Any foods outside of your cat's normal diet should make up less than 10% of their daily food intake. For example, if your cat eats 1 cup of food per day, they shouldn't eat more than ⅒ cup of treats (e.g. a few blueberries). Any foods fed to cats in large amounts can lead to digestive upset, so moderation is truly key.
Any foods shared with cats should be cut into bite-size pieces, with all choking hazards removed (e.g. pits, peels, seeds). These choking hazards can even become obstructed in your cats gastrointestinal tract. Never share these things with cats, even if they are perfectly normal for humans to eat.
Cats shouldn't eat foods with added salt, oils, sugar, seasonings, sauces, or any other variations. These additions, while delicious, often contain ingredients that are harmful, if not toxic to cats, such as garlic, onions, or even xylitol. Cats should not eat foods that were prepared with these ingredients, either.

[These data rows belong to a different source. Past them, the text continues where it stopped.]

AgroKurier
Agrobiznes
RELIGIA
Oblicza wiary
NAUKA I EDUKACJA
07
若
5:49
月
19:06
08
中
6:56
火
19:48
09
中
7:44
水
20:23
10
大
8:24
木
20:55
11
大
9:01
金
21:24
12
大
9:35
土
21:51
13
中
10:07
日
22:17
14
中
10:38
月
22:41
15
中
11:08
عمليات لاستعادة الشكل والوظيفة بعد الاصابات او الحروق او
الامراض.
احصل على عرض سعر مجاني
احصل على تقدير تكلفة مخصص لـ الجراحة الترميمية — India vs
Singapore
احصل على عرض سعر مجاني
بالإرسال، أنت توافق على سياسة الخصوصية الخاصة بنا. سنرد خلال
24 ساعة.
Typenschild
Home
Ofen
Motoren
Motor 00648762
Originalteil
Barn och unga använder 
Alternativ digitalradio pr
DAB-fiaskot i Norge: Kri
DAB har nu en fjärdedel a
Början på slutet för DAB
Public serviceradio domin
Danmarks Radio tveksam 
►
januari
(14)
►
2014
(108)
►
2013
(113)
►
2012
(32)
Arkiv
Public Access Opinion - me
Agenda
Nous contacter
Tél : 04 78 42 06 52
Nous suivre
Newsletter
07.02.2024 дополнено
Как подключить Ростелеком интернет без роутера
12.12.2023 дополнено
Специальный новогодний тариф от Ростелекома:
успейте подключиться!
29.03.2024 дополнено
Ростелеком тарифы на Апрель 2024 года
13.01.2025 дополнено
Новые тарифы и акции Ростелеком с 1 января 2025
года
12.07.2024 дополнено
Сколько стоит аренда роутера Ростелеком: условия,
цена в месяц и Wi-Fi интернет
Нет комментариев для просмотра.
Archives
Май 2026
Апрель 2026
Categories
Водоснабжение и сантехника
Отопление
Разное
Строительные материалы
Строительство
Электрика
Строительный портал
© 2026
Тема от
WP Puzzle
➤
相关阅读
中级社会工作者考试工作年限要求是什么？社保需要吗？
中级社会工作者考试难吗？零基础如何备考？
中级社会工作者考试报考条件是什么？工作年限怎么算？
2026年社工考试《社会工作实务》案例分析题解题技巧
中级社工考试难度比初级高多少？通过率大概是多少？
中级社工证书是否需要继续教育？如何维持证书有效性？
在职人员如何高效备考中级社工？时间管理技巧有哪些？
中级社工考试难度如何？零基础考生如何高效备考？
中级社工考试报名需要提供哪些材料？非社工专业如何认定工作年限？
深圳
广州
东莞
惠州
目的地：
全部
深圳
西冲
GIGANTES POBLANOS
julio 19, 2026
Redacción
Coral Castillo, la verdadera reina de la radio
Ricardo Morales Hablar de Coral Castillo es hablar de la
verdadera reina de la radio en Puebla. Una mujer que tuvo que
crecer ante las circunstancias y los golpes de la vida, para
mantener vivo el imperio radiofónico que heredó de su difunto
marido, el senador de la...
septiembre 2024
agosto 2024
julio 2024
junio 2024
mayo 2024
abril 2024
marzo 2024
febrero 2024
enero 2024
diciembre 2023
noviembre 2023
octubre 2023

Cats should only eat foods that are high in fat in moderation, even if they are generally considered healthy for us. For dogs, eating large amounts of fat can cause gastrointestinal upset and even pancreatitis, an inflammation of the pancreas which can range from mild to severe, and can require emergency veterinary treatment. For cats, however, the link between too much fat and pancreas problems in cats is still being studied. Out of an abundance of caution, cats should only eat limited amounts of fatty foods.
Cats shouldn't eat processed foods such as baked foods, boxed snacks, fast food, etc. Aside from being unhealthy and high in fat, they often conceal ingredients that may be troublesome or even toxic for cats, such as a sweetener called xylitol. Be sure to thoroughly read the ingredients of any processed foods you share with your cat, and if you can't determine the safety level of each ingredient, do not share it with your cat.
Cats shouldn't eat canned versions of foods (e.g. fruits, vegetables, etc.), due to their added preservatives —including excess salt— and sugar, which can be harmful to cats (and humans!). Choose fresh or even frozen versions instead.
Cats lack the enzymes required to digest carbohydrates. Unlike humans and dogs, cats are carnivorous, and do not digest sugars the same way we do. Over time, feeding cats carbohydrates and sugary foods will cause digestive issues, and can also lead to obesity and diabetes, and therefore, their diets should not exceed 2% of carbohydrates or sugars.